M
y wife and I own five senior homes in our self-directed IRAs. We're concerned about how to transfer them to our two sons after we die, given the new IRS rules requiring non-spouse beneficiaries to withdraw inherited IRA funds within 10 years. The total value of these properties is around $1.75 to $2 million.
The SECURE Act of 2019 changed the rules for IRA beneficiaries, eliminating the ability to "stretch" distributions over a beneficiary's life expectancy. Most non-spouse heirs must now fully withdraw assets from an inherited IRA within 10 years of the original owner's death. If the account holder had already begun taking required minimum distributions (RMDs), the beneficiary typically continues annual withdrawals through years 1 to 9.
In our case, our sons will likely need to withdraw the full value of the IRA within 10 years of either my death or my wife's. They may also be required to take RMDs during the first nine years, depending on our ages when we pass away. There is no exception for the RMD requirement or the 10-year rule just because the assets are not liquid.
Distributing real estate from an inherited IRA can be complex. If our sons want to transfer ownership of the properties directly, they will need to do so through an in-kind transfer. This means moving the assets directly to their taxable brokerage account without selling them, allowing them to receive the property itself rather than the cash proceeds from a sale.

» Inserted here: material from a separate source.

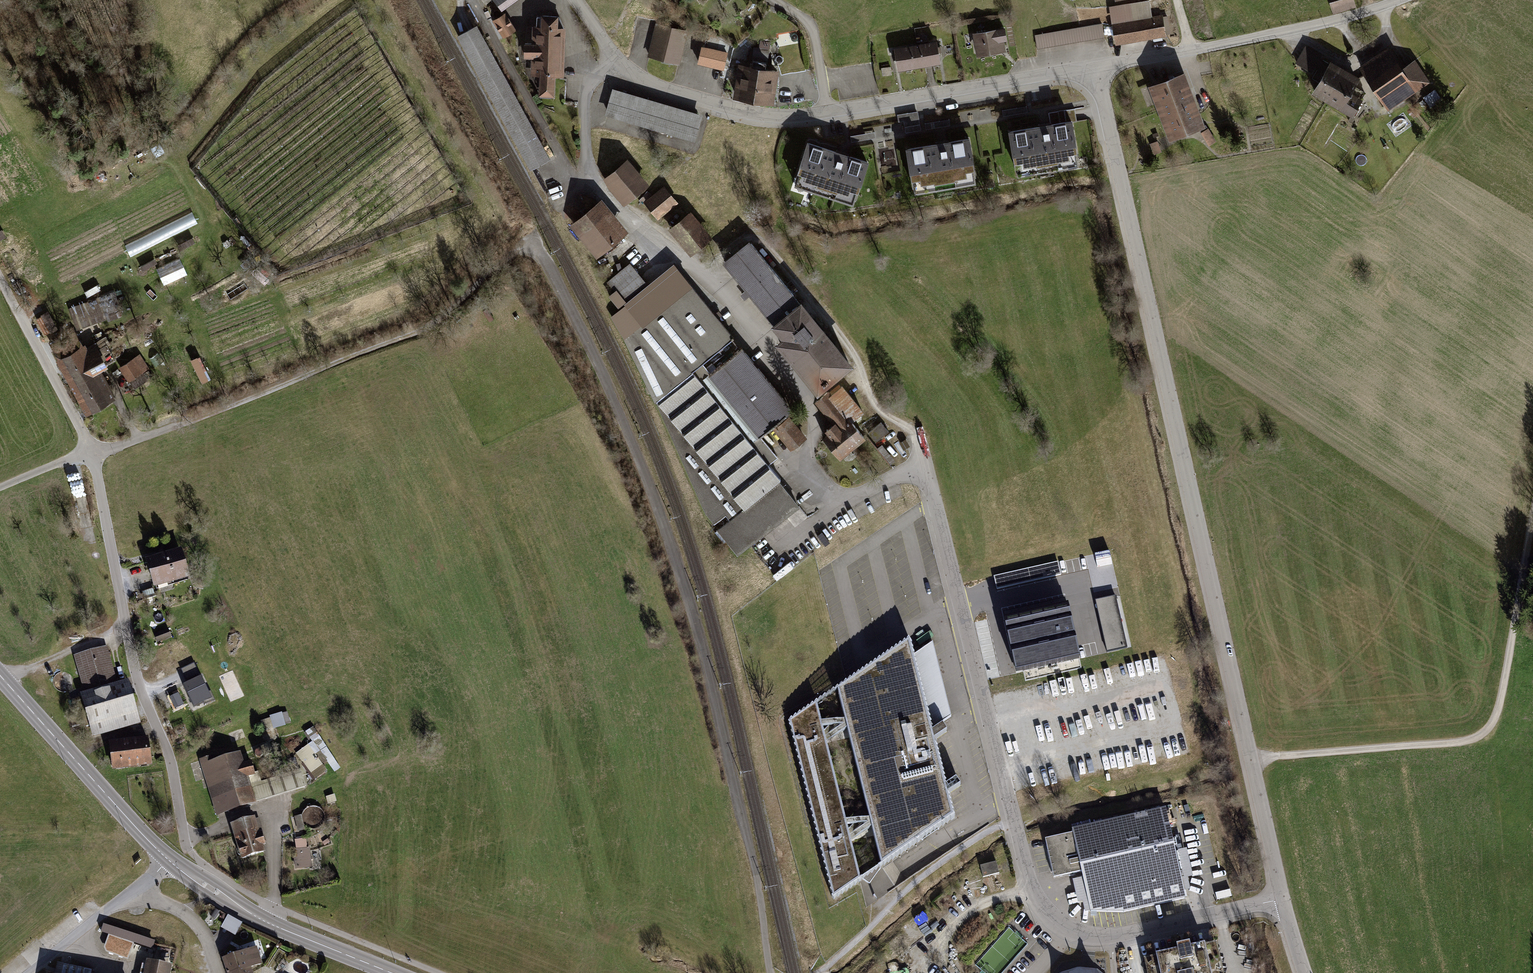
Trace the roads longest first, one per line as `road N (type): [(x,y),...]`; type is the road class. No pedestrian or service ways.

To facilitate this process, we should contact our custodian and let them know what we intend to do. They can provide specific step-by-step instructions for handling in-kind transfers of real estate. This will involve appraising the property's fair market value, taking an in-kind distribution, and updating the deed to reflect ownership changes.
An in-kind distribution of real estate is still treated as a taxable distribution, with our sons including the fair market value in their ordinary taxable income. They should work closely with their financial planner, tax advisor, and IRA custodian to ensure they have the liquidity to pay the tax bill, which could be substantial.
It's essential for our sons to be aware of the prohibited transaction and disqualified persons rules that apply when an SDIRA owns real estate. They must take care not to run afoul of these regulations.
Ultimately, our sons will need to empty the inherited SDIRA within 10 years by transferring ownership of the real estate or selling it while it's held by the IRA.